Are today's students living a champagne lifestyle?

The Young Ones
The filth and the fury ... the days of students living like The Young Ones are over, says Prof Kevin Sharpe. Photograph: BBC

Today's students are living in the lap of luxury, gorging themselves on smoked salmon sandwiches and endless cappucinos in upmarket coffee bars, tapping emails on their swish new laptops and chatting to friends on their iphones.

At least that is what Kevin Sharpe, professor of renaissance studies at Queen Mary University of London believes.

Although 175,000 students are still waiting for their loans and grants, Sharpe reckons today's undergraduates have never had it so good.

Writing in this week's Times Higher Education magazine, he claimed university life in the UK was more like an episode of Friends, with students living in "posh pads" rather than the hovel portrayed in the 1980s slapstick sitcom The Young Ones.

"In the town where I live at weekends, students pour not from Aldi but from Waitrose, with bottles of wine and champagne as well as bottled water (bottled water!), expensive foods and snacks," he wrote.
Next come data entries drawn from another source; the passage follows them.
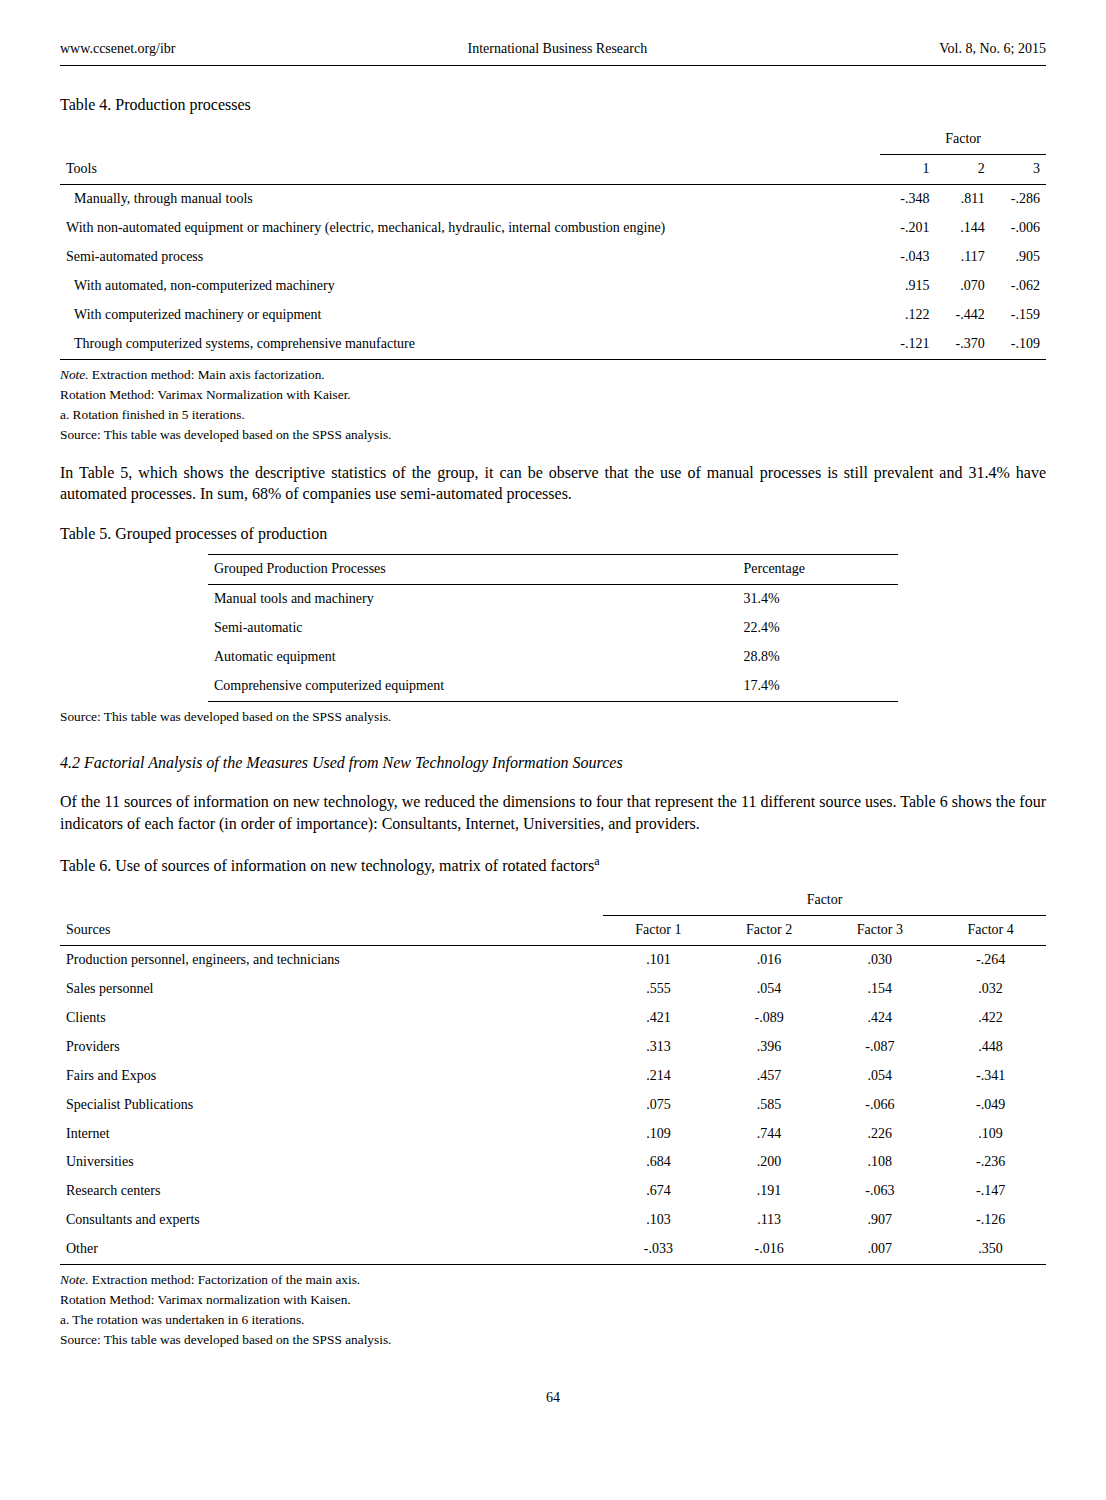www.ccsenet.org/ibr
International Business Research
Vol. 8, No. 6; 2015
Table 4. Production processes
| | Factor |
| --- | --- |
| Tools | 1 | 2 | 3 |
| Manually, through manual tools | -.348 | .811 | -.286 |
| With non-automated equipment or machinery (electric, mechanical, hydraulic, internal combustion engine) | -.201 | .144 | -.006 |
| Semi-automated process | -.043 | .117 | .905 |
| With automated, non-computerized machinery | .915 | .070 | -.062 |
| With computerized machinery or equipment | .122 | -.442 | -.159 |
| Through computerized systems, comprehensive manufacture | -.121 | -.370 | -.109 |
Note. Extraction method: Main axis factorization.
Rotation Method: Varimax Normalization with Kaiser.
a. Rotation finished in 5 iterations.
Source: This table was developed based on the SPSS analysis.
In Table 5, which shows the descriptive statistics of the group, it can be observe that the use of manual processes is still prevalent and 31.4% have automated processes. In sum, 68% of companies use semi-automated processes.
Table 5. Grouped processes of production
| Grouped Production Processes | Percentage |
| --- | --- |
| Manual tools and machinery | 31.4% |
| Semi-automatic | 22.4% |
| Automatic equipment | 28.8% |
| Comprehensive computerized equipment | 17.4% |
Source: This table was developed based on the SPSS analysis.
4.2 Factorial Analysis of the Measures Used from New Technology Information Sources
Of the 11 sources of information on new technology, we reduced the dimensions to four that represent the 11 different source uses. Table 6 shows the four indicators of each factor (in order of importance): Consultants, Internet, Universities, and providers.
Table 6. Use of sources of information on new technology, matrix of rotated factorsa
| | Factor |
| --- | --- |
| Sources | Factor 1 | Factor 2 | Factor 3 | Factor 4 |
| Production personnel, engineers, and technicians | .101 | .016 | .030 | -.264 |
| Sales personnel | .555 | .054 | .154 | .032 |
| Clients | .421 | -.089 | .424 | .422 |
| Providers | .313 | .396 | -.087 | .448 |
| Fairs and Expos | .214 | .457 | .054 | -.341 |
| Specialist Publications | .075 | .585 | -.066 | -.049 |
| Internet | .109 | .744 | .226 | .109 |
| Universities | .684 | .200 | .108 | -.236 |
| Research centers | .674 | .191 | -.063 | -.147 |
| Consultants and experts | .103 | .113 | .907 | -.126 |
| Other | -.033 | -.016 | .007 | .350 |
Note. Extraction method: Factorization of the main axis.
Rotation Method: Varimax normalization with Kaisen.
a. The rotation was undertaken in 6 iterations.
Source: This table was developed based on the SPSS analysis.
64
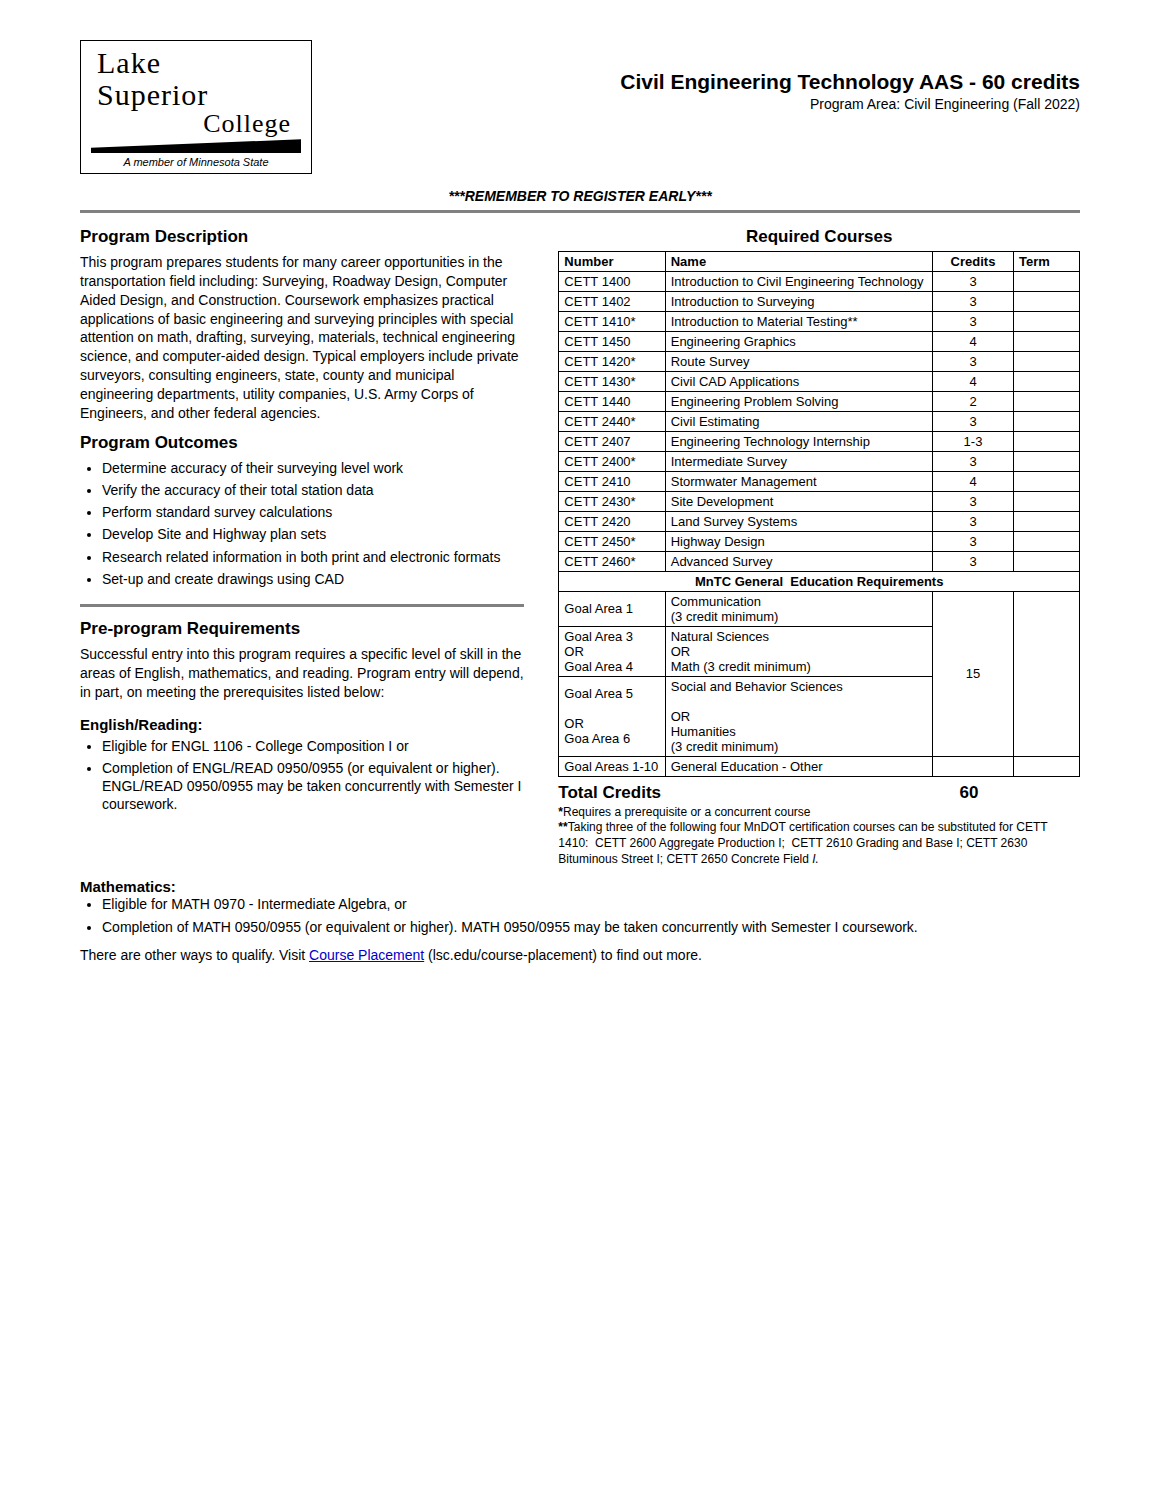Lake
Superior
College
A member of Minnesota State
Civil Engineering Technology AAS - 60 credits
Program Area: Civil Engineering (Fall 2022)
***REMEMBER TO REGISTER EARLY***
Program Description
This program prepares students for many career opportunities in the transportation field including: Surveying, Roadway Design, Computer Aided Design, and Construction. Coursework emphasizes practical applications of basic engineering and surveying principles with special attention on math, drafting, surveying, materials, technical engineering science, and computer-aided design. Typical employers include private surveyors, consulting engineers, state, county and municipal engineering departments, utility companies, U.S. Army Corps of Engineers, and other federal agencies.
Program Outcomes
Determine accuracy of their surveying level work
Verify the accuracy of their total station data
Perform standard survey calculations
Develop Site and Highway plan sets
Research related information in both print and electronic formats
Set-up and create drawings using CAD
Pre-program Requirements
Successful entry into this program requires a specific level of skill in the areas of English, mathematics, and reading. Program entry will depend, in part, on meeting the prerequisites listed below:
English/Reading:
Eligible for ENGL 1106 - College Composition I or
Completion of ENGL/READ 0950/0955 (or equivalent or higher). ENGL/READ 0950/0955 may be taken concurrently with Semester I coursework.
Required Courses
| Number | Name | Credits | Term |
| --- | --- | --- | --- |
| CETT 1400 | Introduction to Civil Engineering Technology | 3 | |
| CETT 1402 | Introduction to Surveying | 3 | |
| CETT 1410* | Introduction to Material Testing** | 3 | |
| CETT 1450 | Engineering Graphics | 4 | |
| CETT 1420* | Route Survey | 3 | |
| CETT 1430* | Civil CAD Applications | 4 | |
| CETT 1440 | Engineering Problem Solving | 2 | |
| CETT 2440* | Civil Estimating | 3 | |
| CETT 2407 | Engineering Technology Internship | 1-3 | |
| CETT 2400* | Intermediate Survey | 3 | |
| CETT 2410 | Stormwater Management | 4 | |
| CETT 2430* | Site Development | 3 | |
| CETT 2420 | Land Survey Systems | 3 | |
| CETT 2450* | Highway Design | 3 | |
| CETT 2460* | Advanced Survey | 3 | |
| MnTC General Education Requirements |
| Goal Area 1 | Communication (3 credit minimum) | 15 | |
| Goal Area 3 OR Goal Area 4 | Natural Sciences OR Math (3 credit minimum) |
| Goal Area 5 OR Goa Area 6 | Social and Behavior Sciences OR Humanities (3 credit minimum) |
| Goal Areas 1-10 | General Education - Other | | |
Total Credits 60
*Requires a prerequisite or a concurrent course
**Taking three of the following four MnDOT certification courses can be substituted for CETT 1410: CETT 2600 Aggregate Production I; CETT 2610 Grading and Base I; CETT 2630 Bituminous Street I; CETT 2650 Concrete Field I.
Mathematics:
Eligible for MATH 0970 - Intermediate Algebra, or
Completion of MATH 0950/0955 (or equivalent or higher). MATH 0950/0955 may be taken concurrently with Semester I coursework.
There are other ways to qualify. Visit Course Placement (lsc.edu/course-placement) to find out more.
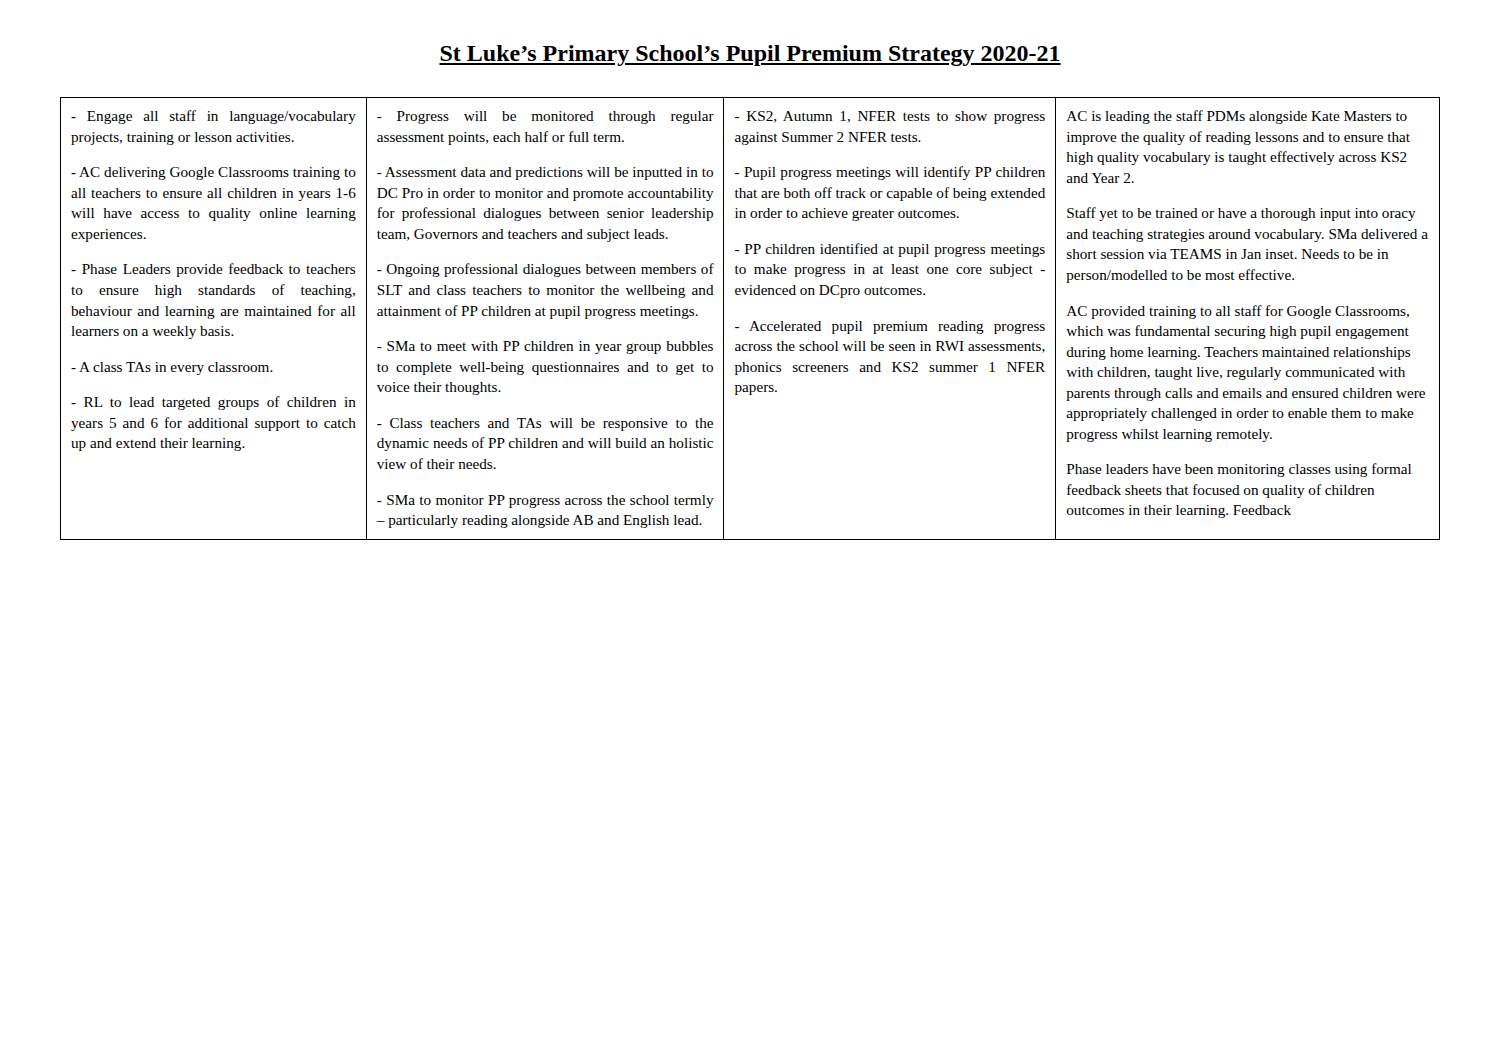St Luke’s Primary School’s Pupil Premium Strategy 2020-21
| - Engage all staff in language/vocabulary projects, training or lesson activities. - AC delivering Google Classrooms training to all teachers to ensure all children in years 1-6 will have access to quality online learning experiences. - Phase Leaders provide feedback to teachers to ensure high standards of teaching, behaviour and learning are maintained for all learners on a weekly basis. - A class TAs in every classroom. - RL to lead targeted groups of children in years 5 and 6 for additional support to catch up and extend their learning. | - Progress will be monitored through regular assessment points, each half or full term. - Assessment data and predictions will be inputted in to DC Pro in order to monitor and promote accountability for professional dialogues between senior leadership team, Governors and teachers and subject leads. - Ongoing professional dialogues between members of SLT and class teachers to monitor the wellbeing and attainment of PP children at pupil progress meetings. - SMa to meet with PP children in year group bubbles to complete well-being questionnaires and to get to voice their thoughts. - Class teachers and TAs will be responsive to the dynamic needs of PP children and will build an holistic view of their needs. - SMa to monitor PP progress across the school termly – particularly reading alongside AB and English lead. | - KS2, Autumn 1, NFER tests to show progress against Summer 2 NFER tests. - Pupil progress meetings will identify PP children that are both off track or capable of being extended in order to achieve greater outcomes. - PP children identified at pupil progress meetings to make progress in at least one core subject - evidenced on DCpro outcomes. - Accelerated pupil premium reading progress across the school will be seen in RWI assessments, phonics screeners and KS2 summer 1 NFER papers. | AC is leading the staff PDMs alongside Kate Masters to improve the quality of reading lessons and to ensure that high quality vocabulary is taught effectively across KS2 and Year 2. Staff yet to be trained or have a thorough input into oracy and teaching strategies around vocabulary. SMa delivered a short session via TEAMS in Jan inset. Needs to be in person/modelled to be most effective. AC provided training to all staff for Google Classrooms, which was fundamental securing high pupil engagement during home learning. Teachers maintained relationships with children, taught live, regularly communicated with parents through calls and emails and ensured children were appropriately challenged in order to enable them to make progress whilst learning remotely. Phase leaders have been monitoring classes using formal feedback sheets that focused on quality of children outcomes in their learning. Feedback |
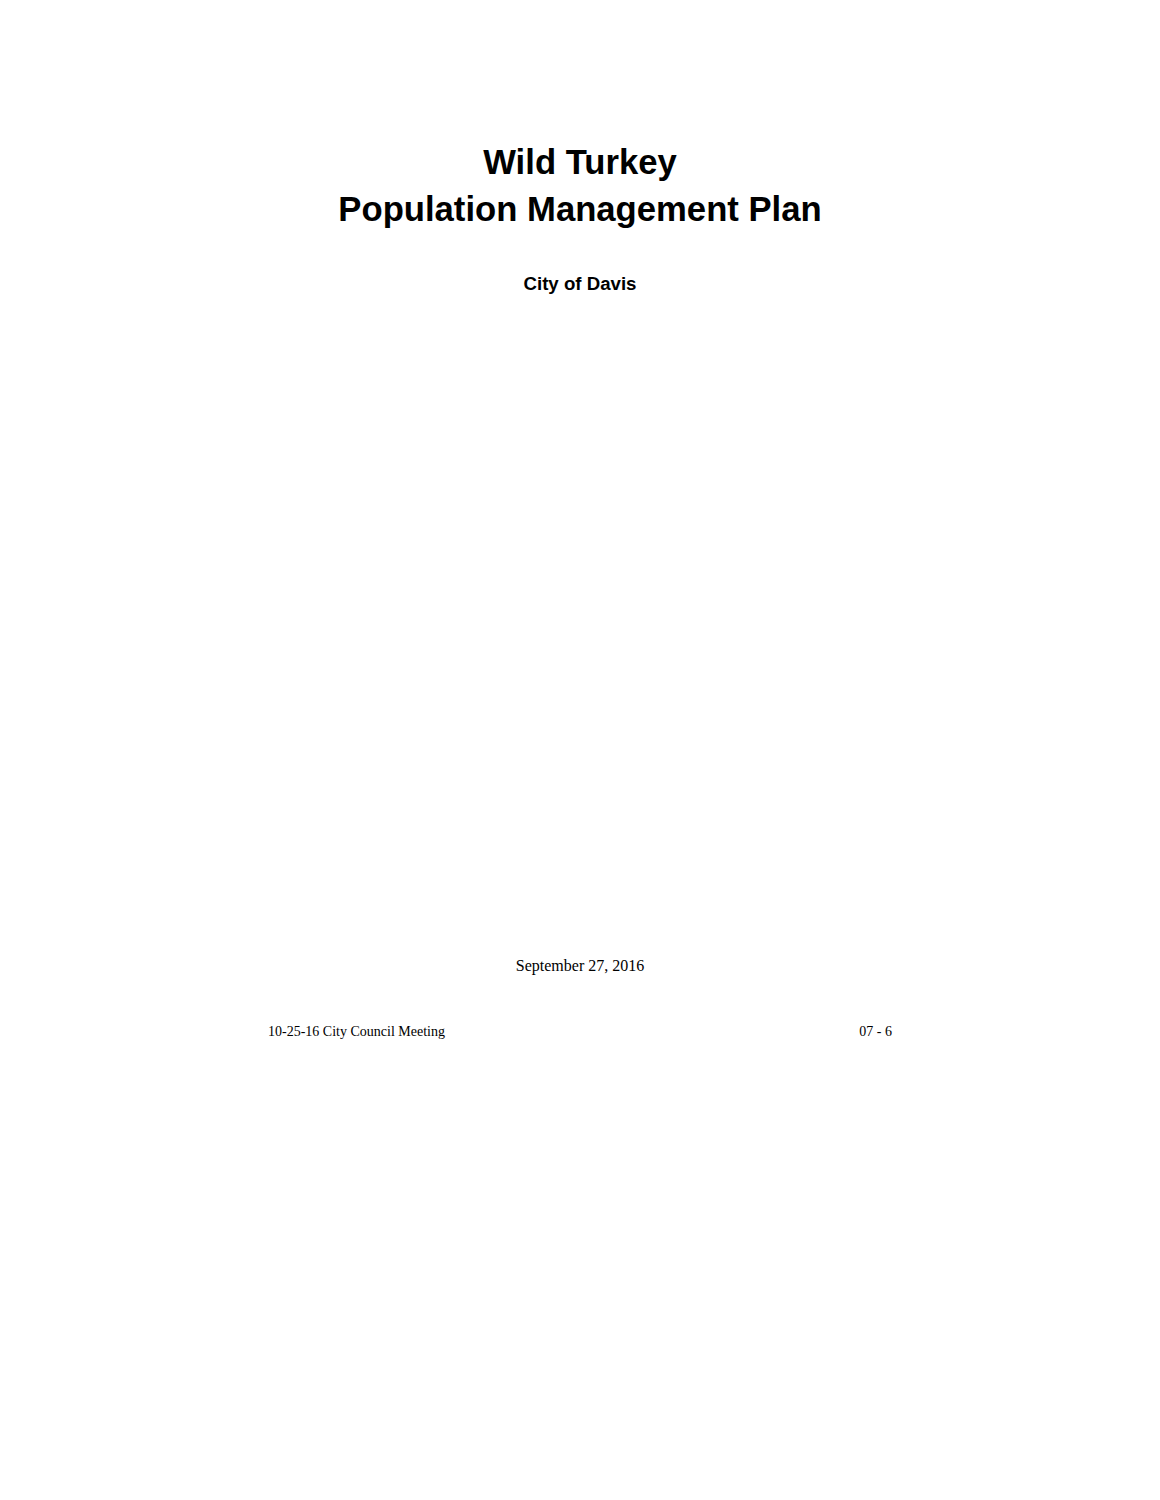Wild Turkey
Population Management Plan
City of Davis
September 27, 2016
10-25-16 City Council Meeting
07 - 6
At one university he visited, students were spending more than £5 on snacks from Marks & Spencer. "On that campus, the (costly) coffee bars are crowded all day as students queue to consume four or five cappuccinos at nearly £2 a time, along with freshly squeezed OJ and smoked salmon sandwiches."

He said last year he even spotted a "handful" of gold American Express cards.

According to Sharpe, undergraduates do not stint on electrical goods, with many owning flat screen TVs, Sky subscriptions and iPods.

"Student homes are often equipped with large LCD TVs, Sky boxes and, as burglars have been quick to spot, several high-end laptops per dwelling, offering richer pickings than normal domestic residences, including those of lecturers," he said. This is a far cry from his days at Oxford, when the carpets in his digs were "held together by accumulated grime" and the furnishings "would not even have been accepted by the charity shop".

Sharpe said as a result of this excess many students now live a middle-class lifestyle financed by the "bank of mum and dad". For poorer students anxious to keep up with their peers, the "inevitable consequence is debt".

Is Sharpe living in an alternative reality? Do today's students really have it so good?